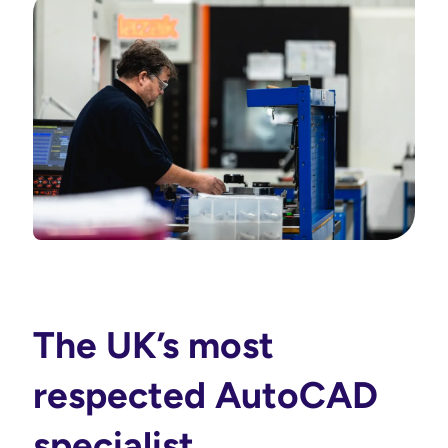
The UK’s most
respected AutoCAD
specialist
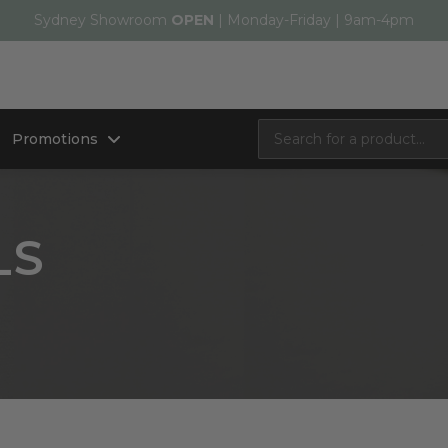
Sydney Showroom
OPEN
| Monday-Friday | 9am-4pm
Promotions
LS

Exercise details:
Print the listing again exactly as it appears, except for the pictures, which stay out.

Output below:
The UK’s most
respected AutoCAD
specialist
Sydney Showroom
OPEN
| Monday-Friday | 9am-4pm
Promotions
LS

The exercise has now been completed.